Court Rules Commercial Fish Stocks Shouldn't Be Wasted

Victory

Bottom trawl industry's attempt to ignore bycatch regulations fails

Contacts

Michael LeVine, Earthjustice, (907) 586-2751
Susan Murray, Oceana, (907) 586-4050, (work), (907) 321-8318 (cell)
Janis Searles, Oceana, (503) 234-4552
Dorothy Childers, Alaska Marine Conservation Council, (907) 277-5357

A federal district court ruled today that a group of Alaska bottom trawl fishing vessels must reduce the amount of fish they throw overboard as waste in the process of targeting the most valuable fish. The bottom trawlers drag a net across the ocean bottom and catch both fish they are targeting as well as non-target species that are discarded dead. The court order keeps in place a federal regulation, known as Amendment 79, scheduled to take effect in 2008. Amendment 79, requires certain Bering Sea and Aleutian Island bottom trawl catcher/processor vessels that are over 125 feet long to retain an increasing portion of their overall catch. It requires the boats to start retaining 65 percent of their catch in 2008 and increases to 85 percent by 2011. Some bottom trawl boats had sued to invalidate Amendment 79.
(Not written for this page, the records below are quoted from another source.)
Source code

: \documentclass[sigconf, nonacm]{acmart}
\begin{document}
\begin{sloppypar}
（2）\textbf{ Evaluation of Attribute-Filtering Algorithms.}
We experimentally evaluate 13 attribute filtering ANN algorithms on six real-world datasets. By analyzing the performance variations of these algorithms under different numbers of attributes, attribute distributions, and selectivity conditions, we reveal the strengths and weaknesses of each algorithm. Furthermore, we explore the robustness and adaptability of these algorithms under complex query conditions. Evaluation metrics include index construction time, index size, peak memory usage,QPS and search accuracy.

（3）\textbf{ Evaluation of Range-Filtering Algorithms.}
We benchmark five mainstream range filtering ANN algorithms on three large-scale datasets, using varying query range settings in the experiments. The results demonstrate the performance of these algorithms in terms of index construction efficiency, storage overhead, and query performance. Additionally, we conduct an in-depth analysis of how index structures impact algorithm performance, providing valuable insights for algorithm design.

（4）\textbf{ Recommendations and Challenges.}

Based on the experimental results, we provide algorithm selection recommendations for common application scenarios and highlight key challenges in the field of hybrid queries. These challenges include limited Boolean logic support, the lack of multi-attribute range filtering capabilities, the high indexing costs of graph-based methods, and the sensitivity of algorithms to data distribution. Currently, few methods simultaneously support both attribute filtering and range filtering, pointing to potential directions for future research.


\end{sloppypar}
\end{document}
Conservation groups intervened in the lawsuit filed by the bottom trawlers to defend the federal bycatch regulation. The conservation groups told the court that the federal government is right to mandate a decrease in the amount of fish bottom trawlers are currently throwing overboard. The boats are discarding fish deemed uneconomic due to wrong sex, size, or species. Hundreds of millions of pounds of wasted fish and other marine life are thrown over the side of bottom trawl vessels every year. The trawlers typically fish for rock sole, yellowfin sole, flathead sole, and Atka mackerel and dump more bycatch overboard than any other segment of the North Pacific groundfish fishery.


“The court has ruled that these companies will not be allowed to continue wasting public resources,” said Earthjustice attorney Michael LeVine. “This case deals with a few large vessels that still haven’t turned the corner into 21st century fishing.”
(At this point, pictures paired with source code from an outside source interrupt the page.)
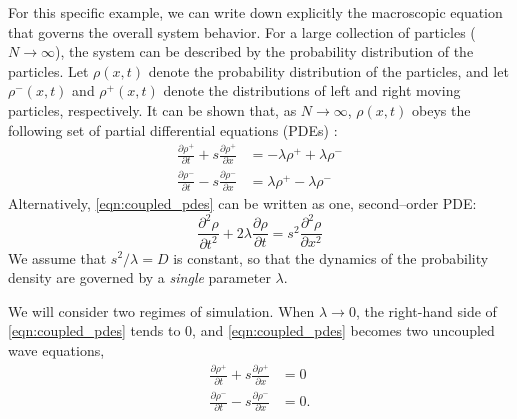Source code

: \documentclass[prl, reprint, final, showkeys]{revtex4-1}
\begin{document}

For this specific example, we can write down explicitly the macroscopic equation that governs the overall system behavior.
%
For a large collection of particles ($N \rightarrow \infty$), the system can be described by the probability distribution of the particles.
%
Let $\rho(x, t)$ denote the probability distribution of the particles, and let $\rho^-(x, t)$ and $\rho^+(x, t)$ denote the distributions of left and right moving particles, respectively.
%
It can be shown that, as $N \rightarrow \infty$, $\rho(x, t)$ obeys the following set of partial differential equations (PDEs) \cite{othmer2000diffusion}:
\begin{equation} \label{eqn:coupled_pdes}
\begin{aligned}
\frac{\partial \rho^+}{\partial t} + s \frac{\partial \rho^+}{\partial x} & = -\lambda \rho^+ +\lambda \rho^- \\
\frac{\partial \rho^-}{\partial t} - s \frac{\partial \rho^-}{\partial x} & = \lambda \rho^+ -\lambda \rho^- 
\end{aligned}
\end{equation}
%
Alternatively, \eqref{eqn:coupled_pdes} can be written as one, second--order PDE:
\begin{equation} \label{eq:second_order_pde}
\frac{\partial^2 \rho}{\partial t^2} + 2 \lambda \frac{\partial \rho}{\partial t} = s^2 \frac{\partial ^2 \rho}{\partial x^2}
\end{equation}
%
We assume that $s^2/\lambda = D$ is constant, so that the dynamics of the probability density are governed by a {\em single} parameter $\lambda$.


We will consider two regimes of simulation.
%
When $\lambda \rightarrow 0$, the right-hand side of \eqref{eqn:coupled_pdes} tends to 0, and \eqref{eqn:coupled_pdes} becomes two uncoupled wave equations,
\begin{equation}
\begin{aligned}
\frac{\partial \rho^+}{\partial t} + s \frac{\partial \rho^+}{\partial x} & = 0 \\
\frac{\partial \rho^-}{\partial t} - s \frac{\partial \rho^-}{\partial x} & = 0.
\end{aligned}
\end{equation}
\end{document}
“The reality that hundreds of millions of pounds of wasted fish and other marine life are thrown over the side of bottom trawl vessels every year is completely unacceptable to most Alaskans. Management measures that set at least a minimum standard for reducing excessive waste in the Bering Sea fleet are long overdue,” said Dorothy Childers, program director for the community-based Alaska Marine Conservation Council. 
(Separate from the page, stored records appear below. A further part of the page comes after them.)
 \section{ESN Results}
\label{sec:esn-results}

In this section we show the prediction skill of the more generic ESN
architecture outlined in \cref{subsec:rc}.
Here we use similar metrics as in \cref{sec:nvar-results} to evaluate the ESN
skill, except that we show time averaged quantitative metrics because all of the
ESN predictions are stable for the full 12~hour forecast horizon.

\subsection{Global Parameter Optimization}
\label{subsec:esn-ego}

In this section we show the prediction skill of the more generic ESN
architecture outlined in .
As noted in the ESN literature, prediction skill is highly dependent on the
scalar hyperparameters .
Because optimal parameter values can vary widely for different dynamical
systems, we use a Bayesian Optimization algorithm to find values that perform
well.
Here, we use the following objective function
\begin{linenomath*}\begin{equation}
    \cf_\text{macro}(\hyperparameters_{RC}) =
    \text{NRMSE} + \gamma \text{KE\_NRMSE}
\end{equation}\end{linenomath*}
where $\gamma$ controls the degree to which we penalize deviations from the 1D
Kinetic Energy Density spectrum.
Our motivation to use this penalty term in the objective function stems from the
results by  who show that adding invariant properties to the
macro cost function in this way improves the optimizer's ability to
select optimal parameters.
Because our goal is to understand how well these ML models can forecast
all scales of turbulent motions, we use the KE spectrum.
On May 5, 2006, two commercial fishing companies, the Legacy Fishing Company and the Fishing Company of Alaska, filed the suit in the District of Columbia District Court to overturn Amendment 79 and its implementing regulations. The companies are based in Washington state but fish in the federal waters off Alaska. They claim that the bycatch reduction measures would be too costly. In response to the suit, Oceana and the Alaska Marine Conservation Council, with legal representation from Earthjustice, joined the federal government in defending Amendment 79 and its benefits for the ocean ecosystem. 


“We cannot sacrifice long-term sustainability of our ocean ecosystems and commercial fisheries for the short-term gain of a few vessels,” said Janis Searles, senior counsel for Oceana. “This measure provides a strong incentive for dirty fisheries to clean up their act. The cost of their excessive discards to the oceans and our fisheries is simply too high.” 


Implementation of the new regulation will require these same vessels to retain more of their catch, and will serve as an incentive for these vessels to fish “cleaner.”